Material shown: Begin

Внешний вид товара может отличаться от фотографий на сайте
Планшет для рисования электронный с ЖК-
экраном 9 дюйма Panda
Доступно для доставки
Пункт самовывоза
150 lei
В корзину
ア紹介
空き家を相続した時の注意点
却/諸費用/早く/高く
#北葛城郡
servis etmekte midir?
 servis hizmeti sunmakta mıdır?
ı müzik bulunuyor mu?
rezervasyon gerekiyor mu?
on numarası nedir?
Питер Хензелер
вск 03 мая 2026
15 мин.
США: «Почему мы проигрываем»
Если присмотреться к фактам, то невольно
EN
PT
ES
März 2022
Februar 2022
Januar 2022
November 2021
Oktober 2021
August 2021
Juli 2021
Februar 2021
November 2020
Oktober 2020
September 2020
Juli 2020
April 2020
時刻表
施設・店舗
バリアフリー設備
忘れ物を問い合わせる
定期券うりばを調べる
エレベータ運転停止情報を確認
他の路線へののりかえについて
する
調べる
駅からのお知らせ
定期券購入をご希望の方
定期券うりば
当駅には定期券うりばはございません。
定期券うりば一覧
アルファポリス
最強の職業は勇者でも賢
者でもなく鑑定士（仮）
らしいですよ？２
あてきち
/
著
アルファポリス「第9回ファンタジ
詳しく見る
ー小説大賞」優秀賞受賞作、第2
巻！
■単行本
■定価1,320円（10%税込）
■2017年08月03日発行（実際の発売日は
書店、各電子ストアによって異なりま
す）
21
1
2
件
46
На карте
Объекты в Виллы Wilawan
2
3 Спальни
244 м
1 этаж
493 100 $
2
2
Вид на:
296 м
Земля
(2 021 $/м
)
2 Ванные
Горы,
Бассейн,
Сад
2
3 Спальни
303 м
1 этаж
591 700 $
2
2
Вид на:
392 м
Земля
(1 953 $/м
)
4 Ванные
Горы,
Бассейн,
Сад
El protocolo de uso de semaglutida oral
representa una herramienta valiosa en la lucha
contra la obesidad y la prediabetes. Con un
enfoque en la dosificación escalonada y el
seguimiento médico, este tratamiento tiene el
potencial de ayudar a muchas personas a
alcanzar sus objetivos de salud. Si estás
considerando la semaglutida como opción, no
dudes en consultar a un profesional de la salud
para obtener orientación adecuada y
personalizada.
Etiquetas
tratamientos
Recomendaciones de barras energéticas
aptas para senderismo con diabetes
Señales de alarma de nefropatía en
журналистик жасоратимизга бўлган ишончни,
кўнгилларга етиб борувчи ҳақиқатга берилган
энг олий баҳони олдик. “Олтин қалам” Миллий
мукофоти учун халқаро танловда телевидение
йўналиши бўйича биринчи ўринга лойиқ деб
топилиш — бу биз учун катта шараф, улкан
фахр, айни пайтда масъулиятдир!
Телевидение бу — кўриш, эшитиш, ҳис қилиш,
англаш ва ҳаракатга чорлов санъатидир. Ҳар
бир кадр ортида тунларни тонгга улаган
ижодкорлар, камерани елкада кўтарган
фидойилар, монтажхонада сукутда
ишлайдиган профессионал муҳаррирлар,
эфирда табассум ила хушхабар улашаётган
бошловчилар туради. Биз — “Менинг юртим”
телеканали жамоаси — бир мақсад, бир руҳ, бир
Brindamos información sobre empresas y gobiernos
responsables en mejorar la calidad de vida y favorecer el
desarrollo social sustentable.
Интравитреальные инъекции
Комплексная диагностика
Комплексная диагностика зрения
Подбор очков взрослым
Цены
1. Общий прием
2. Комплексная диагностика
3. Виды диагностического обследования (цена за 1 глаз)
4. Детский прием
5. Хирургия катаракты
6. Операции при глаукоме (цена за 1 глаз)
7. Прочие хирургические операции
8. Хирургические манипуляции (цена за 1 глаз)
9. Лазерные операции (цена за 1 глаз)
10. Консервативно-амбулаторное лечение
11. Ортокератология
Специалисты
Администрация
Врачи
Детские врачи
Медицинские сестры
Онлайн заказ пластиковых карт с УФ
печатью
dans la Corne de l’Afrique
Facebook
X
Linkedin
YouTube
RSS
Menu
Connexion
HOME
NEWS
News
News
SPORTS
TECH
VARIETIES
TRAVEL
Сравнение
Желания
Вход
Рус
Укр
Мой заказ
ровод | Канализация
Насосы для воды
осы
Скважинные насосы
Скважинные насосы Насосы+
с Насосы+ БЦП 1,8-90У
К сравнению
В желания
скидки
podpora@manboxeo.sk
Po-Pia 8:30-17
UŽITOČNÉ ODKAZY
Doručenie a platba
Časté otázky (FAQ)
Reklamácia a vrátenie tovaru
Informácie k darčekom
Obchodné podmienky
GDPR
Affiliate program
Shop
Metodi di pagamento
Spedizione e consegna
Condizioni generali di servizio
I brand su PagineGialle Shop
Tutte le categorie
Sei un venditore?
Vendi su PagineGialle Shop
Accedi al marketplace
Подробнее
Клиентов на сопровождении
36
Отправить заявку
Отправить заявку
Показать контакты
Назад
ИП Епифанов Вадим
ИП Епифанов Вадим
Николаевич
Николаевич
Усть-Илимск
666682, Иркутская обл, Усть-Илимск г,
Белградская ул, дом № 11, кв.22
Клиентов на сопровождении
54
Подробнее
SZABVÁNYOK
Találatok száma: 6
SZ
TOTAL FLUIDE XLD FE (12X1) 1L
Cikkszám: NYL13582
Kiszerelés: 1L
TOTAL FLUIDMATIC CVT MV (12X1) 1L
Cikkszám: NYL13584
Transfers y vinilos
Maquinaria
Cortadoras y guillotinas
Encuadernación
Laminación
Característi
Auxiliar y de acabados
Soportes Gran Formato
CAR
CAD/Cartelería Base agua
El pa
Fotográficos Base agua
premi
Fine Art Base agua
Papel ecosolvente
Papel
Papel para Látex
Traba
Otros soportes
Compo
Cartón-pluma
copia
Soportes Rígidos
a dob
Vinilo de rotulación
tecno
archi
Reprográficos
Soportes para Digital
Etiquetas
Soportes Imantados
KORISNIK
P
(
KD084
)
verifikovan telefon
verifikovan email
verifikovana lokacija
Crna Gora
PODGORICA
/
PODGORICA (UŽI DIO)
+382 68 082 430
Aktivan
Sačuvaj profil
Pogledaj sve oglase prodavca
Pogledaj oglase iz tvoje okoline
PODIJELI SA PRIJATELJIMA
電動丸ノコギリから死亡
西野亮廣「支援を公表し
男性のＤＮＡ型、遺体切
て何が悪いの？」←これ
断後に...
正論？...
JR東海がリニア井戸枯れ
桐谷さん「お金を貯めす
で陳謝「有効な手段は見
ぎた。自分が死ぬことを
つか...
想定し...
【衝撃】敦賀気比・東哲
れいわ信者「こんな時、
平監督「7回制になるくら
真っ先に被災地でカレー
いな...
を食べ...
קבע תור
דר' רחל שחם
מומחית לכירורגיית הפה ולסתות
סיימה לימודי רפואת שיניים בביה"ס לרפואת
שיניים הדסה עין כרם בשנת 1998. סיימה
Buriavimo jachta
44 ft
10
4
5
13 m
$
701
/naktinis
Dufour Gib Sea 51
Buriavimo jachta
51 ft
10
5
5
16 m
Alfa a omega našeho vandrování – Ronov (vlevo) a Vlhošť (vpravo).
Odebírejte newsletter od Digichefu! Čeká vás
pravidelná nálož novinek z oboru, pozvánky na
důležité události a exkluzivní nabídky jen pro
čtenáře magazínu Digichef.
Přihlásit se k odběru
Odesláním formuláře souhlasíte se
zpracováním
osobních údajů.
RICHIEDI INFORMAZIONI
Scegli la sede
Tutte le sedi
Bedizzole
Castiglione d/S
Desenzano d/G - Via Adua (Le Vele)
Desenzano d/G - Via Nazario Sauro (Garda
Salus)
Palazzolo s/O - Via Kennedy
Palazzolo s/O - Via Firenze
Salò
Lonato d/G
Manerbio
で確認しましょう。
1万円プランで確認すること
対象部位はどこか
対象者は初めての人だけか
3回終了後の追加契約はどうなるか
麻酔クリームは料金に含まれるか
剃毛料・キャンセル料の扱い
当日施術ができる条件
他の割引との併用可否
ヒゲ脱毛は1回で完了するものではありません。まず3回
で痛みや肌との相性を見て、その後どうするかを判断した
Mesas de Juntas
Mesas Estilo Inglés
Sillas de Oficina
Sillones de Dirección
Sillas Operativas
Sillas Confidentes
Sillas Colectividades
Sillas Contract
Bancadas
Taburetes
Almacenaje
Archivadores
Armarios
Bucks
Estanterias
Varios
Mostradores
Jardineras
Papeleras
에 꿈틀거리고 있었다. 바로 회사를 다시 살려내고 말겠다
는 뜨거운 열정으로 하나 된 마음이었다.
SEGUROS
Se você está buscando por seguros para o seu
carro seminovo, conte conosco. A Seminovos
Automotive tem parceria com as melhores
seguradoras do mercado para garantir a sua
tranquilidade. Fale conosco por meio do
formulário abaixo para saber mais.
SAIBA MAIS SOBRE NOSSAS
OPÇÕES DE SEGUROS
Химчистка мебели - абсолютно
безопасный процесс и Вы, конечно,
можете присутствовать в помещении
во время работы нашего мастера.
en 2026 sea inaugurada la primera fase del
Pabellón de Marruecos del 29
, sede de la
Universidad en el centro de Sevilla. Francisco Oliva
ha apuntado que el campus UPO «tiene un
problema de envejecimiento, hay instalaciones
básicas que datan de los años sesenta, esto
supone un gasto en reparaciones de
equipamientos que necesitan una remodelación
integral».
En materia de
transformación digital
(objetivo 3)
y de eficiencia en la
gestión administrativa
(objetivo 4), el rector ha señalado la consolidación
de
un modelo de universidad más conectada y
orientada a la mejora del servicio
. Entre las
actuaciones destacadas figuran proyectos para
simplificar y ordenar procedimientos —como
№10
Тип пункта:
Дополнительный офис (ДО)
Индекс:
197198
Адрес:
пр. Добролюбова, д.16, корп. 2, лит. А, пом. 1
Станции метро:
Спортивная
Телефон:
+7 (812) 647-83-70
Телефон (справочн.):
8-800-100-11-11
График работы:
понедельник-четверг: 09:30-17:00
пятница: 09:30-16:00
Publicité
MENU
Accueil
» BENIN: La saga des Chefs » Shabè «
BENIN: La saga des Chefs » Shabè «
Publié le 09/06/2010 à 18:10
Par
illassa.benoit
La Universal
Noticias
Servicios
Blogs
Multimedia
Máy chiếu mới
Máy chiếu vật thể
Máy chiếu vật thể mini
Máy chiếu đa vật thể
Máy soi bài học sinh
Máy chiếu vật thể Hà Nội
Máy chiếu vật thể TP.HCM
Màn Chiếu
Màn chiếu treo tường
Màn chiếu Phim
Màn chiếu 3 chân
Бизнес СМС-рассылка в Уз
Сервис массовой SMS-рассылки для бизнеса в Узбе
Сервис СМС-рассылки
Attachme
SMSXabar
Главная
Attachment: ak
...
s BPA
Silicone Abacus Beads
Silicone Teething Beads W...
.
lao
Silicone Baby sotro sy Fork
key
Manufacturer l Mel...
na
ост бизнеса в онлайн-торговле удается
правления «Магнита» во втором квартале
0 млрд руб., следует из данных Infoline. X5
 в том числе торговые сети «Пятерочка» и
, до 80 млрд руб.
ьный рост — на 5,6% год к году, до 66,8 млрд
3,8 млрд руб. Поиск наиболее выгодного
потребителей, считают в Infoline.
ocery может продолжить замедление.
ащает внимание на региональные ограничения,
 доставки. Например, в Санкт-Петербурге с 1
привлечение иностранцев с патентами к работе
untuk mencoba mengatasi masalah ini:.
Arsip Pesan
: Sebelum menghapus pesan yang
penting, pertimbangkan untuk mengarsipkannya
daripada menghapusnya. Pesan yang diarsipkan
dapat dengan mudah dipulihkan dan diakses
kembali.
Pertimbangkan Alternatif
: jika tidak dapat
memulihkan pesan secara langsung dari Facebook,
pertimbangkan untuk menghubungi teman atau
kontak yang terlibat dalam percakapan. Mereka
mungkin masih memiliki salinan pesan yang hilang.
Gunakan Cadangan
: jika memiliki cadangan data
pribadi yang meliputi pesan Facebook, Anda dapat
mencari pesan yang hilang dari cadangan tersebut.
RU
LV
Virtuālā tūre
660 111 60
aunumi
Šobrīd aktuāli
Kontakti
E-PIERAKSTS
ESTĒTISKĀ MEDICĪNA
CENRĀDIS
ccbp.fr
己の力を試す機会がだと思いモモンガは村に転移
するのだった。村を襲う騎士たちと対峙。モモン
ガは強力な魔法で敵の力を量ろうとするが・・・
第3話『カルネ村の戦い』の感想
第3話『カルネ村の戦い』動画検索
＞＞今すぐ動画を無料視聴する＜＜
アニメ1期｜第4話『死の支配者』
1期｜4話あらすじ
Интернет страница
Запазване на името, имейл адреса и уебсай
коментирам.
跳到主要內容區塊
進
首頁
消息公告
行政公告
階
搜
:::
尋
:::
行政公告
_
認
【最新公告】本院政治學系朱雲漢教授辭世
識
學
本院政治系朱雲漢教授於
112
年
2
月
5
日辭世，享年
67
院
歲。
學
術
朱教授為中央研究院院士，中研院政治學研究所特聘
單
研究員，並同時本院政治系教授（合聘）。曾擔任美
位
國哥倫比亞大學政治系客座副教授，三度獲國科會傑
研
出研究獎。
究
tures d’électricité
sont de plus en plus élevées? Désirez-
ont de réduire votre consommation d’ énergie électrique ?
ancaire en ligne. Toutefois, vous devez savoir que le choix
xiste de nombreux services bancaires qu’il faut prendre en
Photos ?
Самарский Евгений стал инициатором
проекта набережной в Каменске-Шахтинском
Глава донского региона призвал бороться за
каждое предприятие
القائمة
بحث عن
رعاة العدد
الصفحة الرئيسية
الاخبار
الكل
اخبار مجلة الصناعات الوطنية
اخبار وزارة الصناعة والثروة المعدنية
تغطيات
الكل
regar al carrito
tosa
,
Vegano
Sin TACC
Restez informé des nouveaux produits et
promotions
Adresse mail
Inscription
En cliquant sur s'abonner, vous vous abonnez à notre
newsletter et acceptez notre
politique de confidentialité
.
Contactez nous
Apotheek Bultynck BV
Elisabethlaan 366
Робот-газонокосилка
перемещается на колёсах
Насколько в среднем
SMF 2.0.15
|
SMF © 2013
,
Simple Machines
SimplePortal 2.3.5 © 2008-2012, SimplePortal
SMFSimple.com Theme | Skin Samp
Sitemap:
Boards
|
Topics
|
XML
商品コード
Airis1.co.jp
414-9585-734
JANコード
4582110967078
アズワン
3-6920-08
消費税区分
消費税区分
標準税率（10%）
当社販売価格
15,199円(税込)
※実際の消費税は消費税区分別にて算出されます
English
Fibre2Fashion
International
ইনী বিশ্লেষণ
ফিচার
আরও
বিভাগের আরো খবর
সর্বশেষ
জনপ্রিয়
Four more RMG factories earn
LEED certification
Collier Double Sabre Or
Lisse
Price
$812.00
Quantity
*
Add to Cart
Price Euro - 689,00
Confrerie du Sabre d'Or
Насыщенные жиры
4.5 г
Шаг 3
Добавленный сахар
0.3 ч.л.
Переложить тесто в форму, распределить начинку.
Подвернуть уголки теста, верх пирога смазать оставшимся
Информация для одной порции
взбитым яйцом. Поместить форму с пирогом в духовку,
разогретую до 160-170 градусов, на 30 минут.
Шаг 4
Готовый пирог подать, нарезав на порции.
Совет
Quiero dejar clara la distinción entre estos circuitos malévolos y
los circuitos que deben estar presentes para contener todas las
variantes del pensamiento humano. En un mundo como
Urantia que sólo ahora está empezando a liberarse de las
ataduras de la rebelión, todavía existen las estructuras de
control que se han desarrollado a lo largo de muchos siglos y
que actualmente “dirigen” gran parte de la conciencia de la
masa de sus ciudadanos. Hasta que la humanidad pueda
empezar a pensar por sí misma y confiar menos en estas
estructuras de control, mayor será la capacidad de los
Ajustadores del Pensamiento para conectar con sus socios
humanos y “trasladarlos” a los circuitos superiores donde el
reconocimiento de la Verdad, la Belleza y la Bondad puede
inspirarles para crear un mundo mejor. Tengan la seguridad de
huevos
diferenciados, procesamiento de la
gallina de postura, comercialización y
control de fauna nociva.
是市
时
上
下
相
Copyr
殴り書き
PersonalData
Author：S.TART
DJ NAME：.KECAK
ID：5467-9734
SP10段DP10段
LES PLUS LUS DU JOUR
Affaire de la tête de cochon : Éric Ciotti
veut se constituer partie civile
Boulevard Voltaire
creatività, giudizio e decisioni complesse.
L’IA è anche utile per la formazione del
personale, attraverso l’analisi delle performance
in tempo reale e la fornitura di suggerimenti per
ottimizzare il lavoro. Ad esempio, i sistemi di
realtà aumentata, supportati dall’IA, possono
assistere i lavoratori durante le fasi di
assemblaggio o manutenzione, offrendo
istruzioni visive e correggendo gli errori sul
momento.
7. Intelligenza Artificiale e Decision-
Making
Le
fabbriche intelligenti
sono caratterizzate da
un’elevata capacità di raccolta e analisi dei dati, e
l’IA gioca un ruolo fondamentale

Material shown: End

**Work required**.
Above are the entries. Output exactly the lines beginning with the line that has "Soportes para Digital" and ending with the line that has "3回終了後の追加契約はどうなるか".

**Your solution**.
Soportes para Digital
Etiquetas
Soportes Imantados
KORISNIK
P
(
KD084
)
verifikovan telefon
verifikovan email
verifikovana lokacija
Crna Gora
PODGORICA
/
PODGORICA (UŽI DIO)
+382 68 082 430
Aktivan
Sačuvaj profil
Pogledaj sve oglase prodavca
Pogledaj oglase iz tvoje okoline
PODIJELI SA PRIJATELJIMA
電動丸ノコギリから死亡
西野亮廣「支援を公表し
男性のＤＮＡ型、遺体切
て何が悪いの？」←これ
断後に...
正論？...
JR東海がリニア井戸枯れ
桐谷さん「お金を貯めす
で陳謝「有効な手段は見
ぎた。自分が死ぬことを
つか...
想定し...
【衝撃】敦賀気比・東哲
れいわ信者「こんな時、
平監督「7回制になるくら
真っ先に被災地でカレー
いな...
を食べ...
קבע תור
דר' רחל שחם
מומחית לכירורגיית הפה ולסתות
סיימה לימודי רפואת שיניים בביה"ס לרפואת
שיניים הדסה עין כרם בשנת 1998. סיימה
Buriavimo jachta
44 ft
10
4
5
13 m
$
701
/naktinis
Dufour Gib Sea 51
Buriavimo jachta
51 ft
10
5
5
16 m
Alfa a omega našeho vandrování – Ronov (vlevo) a Vlhošť (vpravo).
Odebírejte newsletter od Digichefu! Čeká vás
pravidelná nálož novinek z oboru, pozvánky na
důležité události a exkluzivní nabídky jen pro
čtenáře magazínu Digichef.
Přihlásit se k odběru
Odesláním formuláře souhlasíte se
zpracováním
osobních údajů.
RICHIEDI INFORMAZIONI
Scegli la sede
Tutte le sedi
Bedizzole
Castiglione d/S
Desenzano d/G - Via Adua (Le Vele)
Desenzano d/G - Via Nazario Sauro (Garda
Salus)
Palazzolo s/O - Via Kennedy
Palazzolo s/O - Via Firenze
Salò
Lonato d/G
Manerbio
で確認しましょう。
1万円プランで確認すること
対象部位はどこか
対象者は初めての人だけか
3回終了後の追加契約はどうなるか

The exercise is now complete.